Net Surf: Revolting Is

The new webzine you'll love to hate.

Say you wanted to "incite hipsters the world over to revolt against mediocrity." Could your plans conceivably include paeans to serial killers, bogus alien-abduction stories, goth moralizing on the evils of heroin addiction, and disquisitions on the revealed theomachy of Jack Chick? In 1997? If you were faced with a brutal shortfall of time and money, possessed only a barely perceptible chalk-outline of conviction, and your name happened to be R. U. Sirius, the answer would be Yes. And the result would be "good."

Revolting, the newly launched webzine by the megacephalic, drug-abuse-tragedian, Mondo 2000 founder, is a gas. Everything about it is a megacliché, but while it seems a bit late in the game to simultaneously effect intentional lameness and sophistication, Revolting gets away with it. The design is atrocious - enormous JPEGs, scrawled type, bad tables. If only it had blinking text and a gray background, it would be the funniest commentary of the decade on HTML boilerplate circa 1994. The stories: tongue-in-cheek? Sure, in a "that's-not-my-tongue" and "oh-yeah-well-that's-not-my-cheek" kinda way.

In an interview with the publisher of Charles Manson's Web site, for example, serious discussion is generated about whether Manson is more of a "philosopher king" or a mere "messianic figure." Like the staged celebrity car-wreck re-creations in Crash, Sirius and co-editor Joshua Ellis smash together something pretentious, senseless, and much safer than it wishes to appear - but fun to watch, if only because the spectacle is a necessary and thoroughly enjoyable commentary on those who'd notice it in the first place.
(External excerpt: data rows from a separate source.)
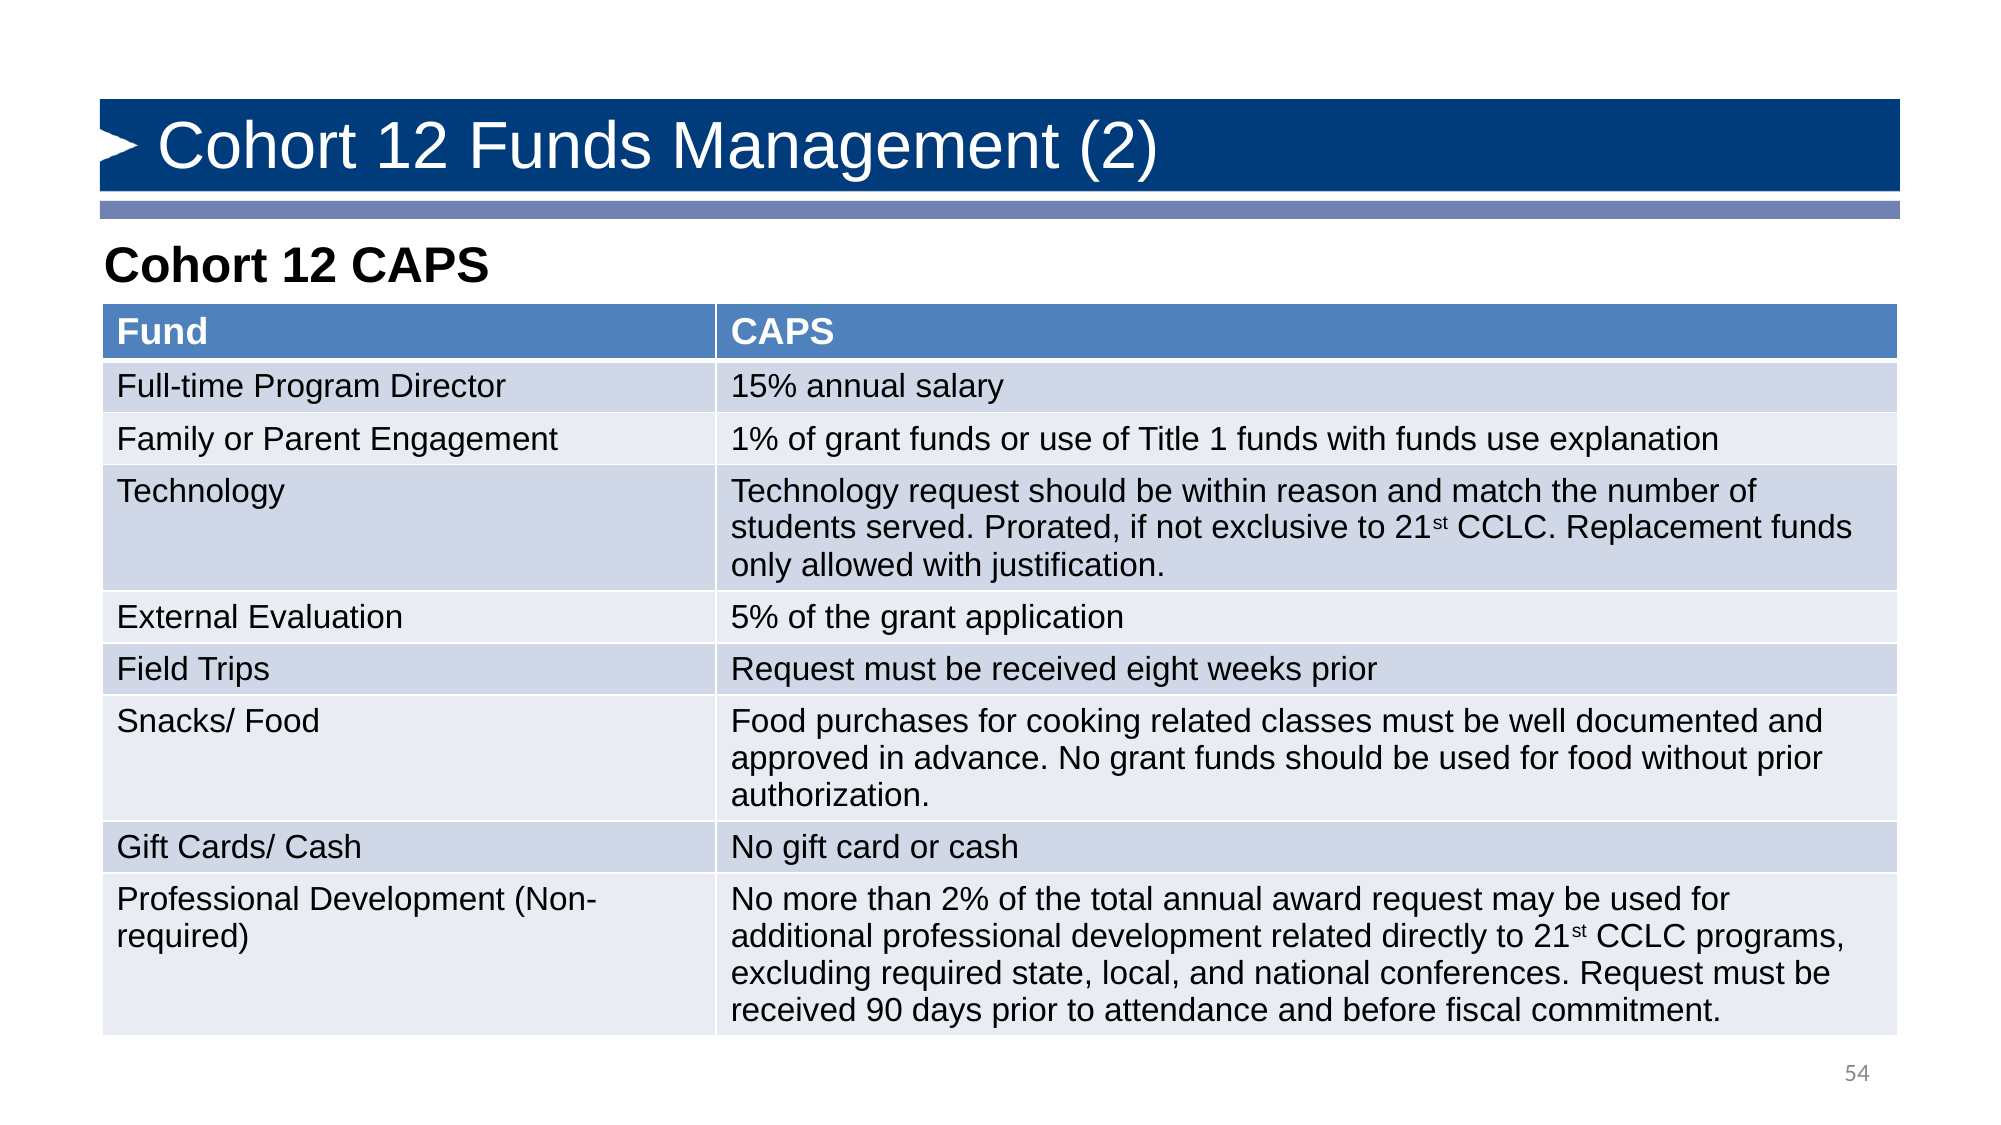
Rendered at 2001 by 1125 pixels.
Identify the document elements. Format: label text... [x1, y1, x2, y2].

table_cell Gift Cards/ Cash [103, 822, 715, 872]
picture [99, 99, 155, 219]
title Cohort 12 Funds Management (2) [155, 99, 1845, 232]
table_cell Family or Parent Engagement [103, 413, 715, 464]
table_cell External Evaluation [103, 592, 715, 642]
table_cell Professional Development (Non-required) [103, 874, 715, 1035]
slide_number 54 [1840, 1060, 1886, 1125]
picture [1845, 99, 1900, 219]
table_cell No more than 2% of the total annual award request may be used for additional professional development related directly to 21st CCLC programs, excluding required state, local, and national conferences. Request must be received 90 days prior to attendance and before fiscal commitment. [717, 874, 1897, 1035]
list Cohort 12 CAPS [104, 232, 1863, 294]
table_cell 15% annual salary [717, 363, 1897, 412]
table_cell Technology [103, 465, 715, 590]
table_cell Request must be received eight weeks prior [717, 644, 1897, 694]
table_cell Food purchases for cooking related classes must be well documented and approved in advance. No grant funds should be used for food without prior authorization. [717, 696, 1897, 820]
table_cell No gift card or cash [717, 822, 1897, 872]
table_cell 5% of the grant application [717, 592, 1897, 642]
table_cell Snacks/ Food [103, 696, 715, 820]
table_header Fund [103, 304, 715, 358]
table_cell Technology request should be within reason and match the number of students served. Prorated, if not exclusive to 21st CCLC. Replacement funds only allowed with justification. [717, 465, 1897, 590]
table_cell Field Trips [103, 644, 715, 694]
table_cell Full-time Program Director [103, 363, 715, 412]
table_cell 1% of grant funds or use of Title 1 funds with funds use explanation [717, 413, 1897, 464]
table_header CAPS [717, 304, 1897, 358]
Make no mistake, mine isn't an exercise in damning with faint praise. Revolting is clearly created with the express intention of being a hilarious, nonsensical, maddening egesta casserole, maybe even the "worst site on the Web" of sorts. God knows others have vied, albeit unintentionally, for that honor and failed. It's rare, then, to see the Revolting team succeed at this, and do so in a way that makes you want to return often, maybe even contribute. It's billed as "the news you deserve." It all depends on what you enjoy.